Expertenkritik an Kassenreformgesetz
Berlin: (hib/PK) Die geplante Neujustierung des Finanzausgleichs der Krankenkassen wird von Gesundheitsexperten unterstützt, jedoch werden einige Regelungen des Gesetzentwurfs (19/15662) kritisch hinterfragt. Das zeigte sich am Mittwoch in einer Anhörung des Gesundheitsausschusses zu der Vorlage. Die Experten äußerten sich in der Anhörung sowie in schriftlichen Stellungnahmen.
Mit der Reform des morbiditätsorientierten Risikostrukturausgleichs (Morbi-RSA) soll der Finanzausgleich zwischen den Krankenkassen zielgenauer ausgestaltet werden. Mit der Novelle sollen zudem Versuche von Kassen unterbunden werden, die Diagnosen der Ärzte zu beeinflussen. Wenn sich Diagnosekodierungen bei bestimmten Krankheiten auffällig erhöhen, sollen die Kassen dafür keine Zuweisungen mehr bekommen. Auch sollen generell vertragliche Regelungen künftig unzulässig sein, bei denen bestimmte Diagnosen als Voraussetzung für die Vergütung vorgesehen werden.
Beim GKV-Spitzenverband wird außerdem ein Lenkungs- und Koordinierungsausschuss (LKA) geschaffen, der mit Vorstandsmitgliedern der Krankenkassen besetzt werden soll. Damit soll die operative Anbindung des Spitzenverbandes an die Kassen gestärkt werden.

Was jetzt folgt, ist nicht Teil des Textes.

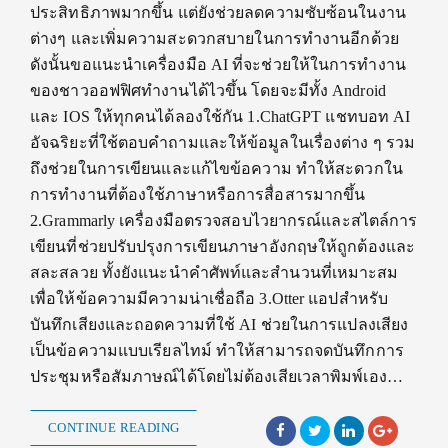
ประสิทธิภาพมากขึ้น แต่ยังช่วยลดความซับซ้อนในงาน
ต่างๆ และเพิ่มความสะดวกสบายในการทำงานอีกด้วย
ดังนั้นขอแนะนำเครื่องมือ AI ที่จะช่วยให้ในการทำงาน
ของชาวออฟฟิศทำงานได้ไวขึ้น โดยจะมีทั้ง Android
และ IOS ให้ทุกคนได้ลองใช้กัน 1.ChatGPT แชทบอท AI
อัจฉริยะที่ใช้ตอบคำถามและให้ข้อมูลในเรื่องต่าง ๆ รวม
ถึงช่วยในการเขียนและแก้ไขข้อความ ทำให้สะดวกใน
การทำงานที่ต้องใช้ภาษาหรือการสื่อสารมากขึ้น
2.Grammarly เครื่องมือตรวจสอบไวยากรณ์และสไตล์การ
เขียนที่ช่วยปรับปรุงการเขียนภาษาอังกฤษให้ถูกต้องและ
สละสลวย ทั้งยังแนะนำคำศัพท์และสำนวนที่เหมาะสม
เพื่อให้ข้อความมีความน่าเชื่อถือ 3.Otter แอปสำหรับ
บันทึกเสียงและถอดความที่ใช้ AI ช่วยในการแปลงเสียง
เป็นข้อความแบบเรียลไทม์ ทำให้สามารถจดบันทึกการ
ประชุมหรือสัมภาษณ์ได้โดยไม่ต้องเสียเวลาพิมพ์เอง…
CONTINUE READING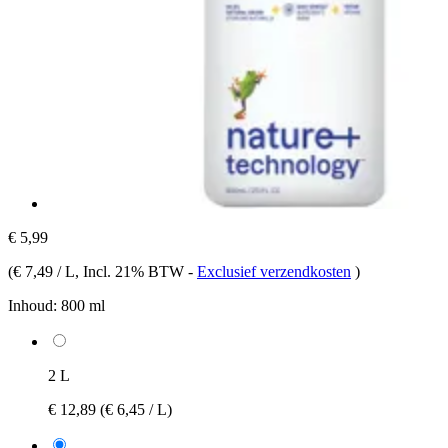
€ 5,99
(
€ 7,49 / L
, Incl. 21% BTW
-
Exclusief verzendkosten
)
Inhoud:
800 ml
2 L
€ 12,89
(€ 6,45 / L)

Der Sachverständige Uwe Klemens, zugleich alternierender Vorsitzender des Verwaltungsrates des GKV-Spitzenverbandes, hält diese Neuregelung für einen schweren Eingriff in die Selbstverwaltung. Der Vorstand des Verbandes werde schon durch den Verwaltungsrat überwacht. Vertreter des Spitzenverbandes schlugen in der Anhörung vor, ein beratendes statt entscheidendes Gremium zu schaffen.

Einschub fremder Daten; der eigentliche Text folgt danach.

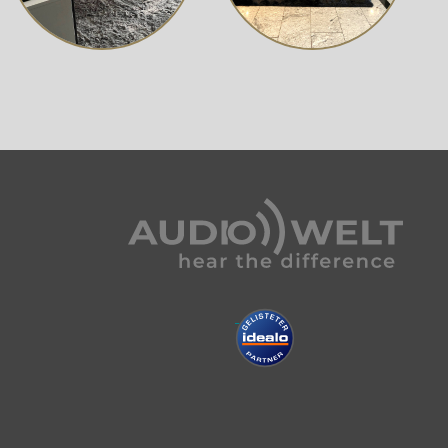
hlight, sondern auch ein optischer Genuss. Die HiVe II-
ergabe. Er ist die perfekte Wahl für Musikliebhaber,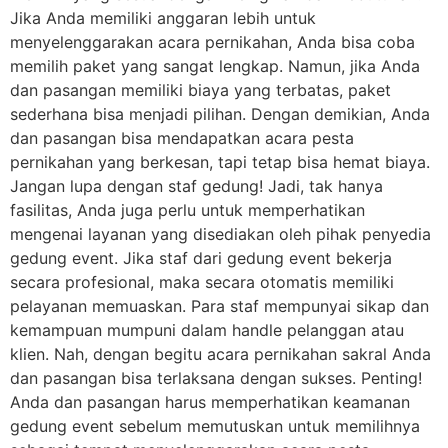
Jika Anda memiliki anggaran lebih untuk
menyelenggarakan acara pernikahan, Anda bisa coba
memilih paket yang sangat lengkap. Namun, jika Anda
dan pasangan memiliki biaya yang terbatas, paket
sederhana bisa menjadi pilihan. Dengan demikian, Anda
dan pasangan bisa mendapatkan acara pesta
pernikahan yang berkesan, tapi tetap bisa hemat biaya.
Jangan lupa dengan staf gedung! Jadi, tak hanya
fasilitas, Anda juga perlu untuk memperhatikan
mengenai layanan yang disediakan oleh pihak penyedia
gedung event. Jika staf dari gedung event bekerja
secara profesional, maka secara otomatis memiliki
pelayanan memuaskan. Para staf mempunyai sikap dan
kemampuan mumpuni dalam handle pelanggan atau
klien. Nah, dengan begitu acara pernikahan sakral Anda
dan pasangan bisa terlaksana dengan sukses. Penting!
Anda dan pasangan harus memperhatikan keamanan
gedung event sebelum memutuskan untuk memilihnya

Der Mediziner Werner Baumgärtner sieht das Verbot von Diagnosen in Versorgungsverträgen kritisch. Offenbar diene die Reform des Morbi-RSA allein der Abwehr von Manipulationen. Die geplante Regelung sei unverhältnismäßig und greife substanziell in die Gestaltung der Versorgungsverträge ein. Damit würden Versorgungskonzepte konterkariert, die Experten sei Jahren forderten, um Koordinations- und Steuerungsdefizite im Gesundheitswesen abzubauen.
Auch die Bundesärztekammer (BÄK) sieht Korrekturbedarf beim Umgang mit Versorgungsformen. Durch die geplanten Änderungen würden jahrelang erarbeitete und gelebte innovative Versorgungsansätze in den Regionen gefährdet. Die intendierte Entkoppelung von Diagnosen in Versorgungsverträgen würde sich kontraproduktiv auswirken.
Der DGB merkte an, die geplanten Vorhaben beträfen wesentliche Grundlagen der Gesundheitsversorgung und seien daher in ihrer Tragweite nicht zu unterschätzten. Die meisten Ansätze zur Reform des Morbi-RSA würden auch begrüßt. Ob mit der Regionalkomponente mehr Gerechtigkeit in der Kostendeckung und Zielgenauigkeit erreicht werden könne, sei jedoch im Voraus nicht eindeutig zu beurteilen.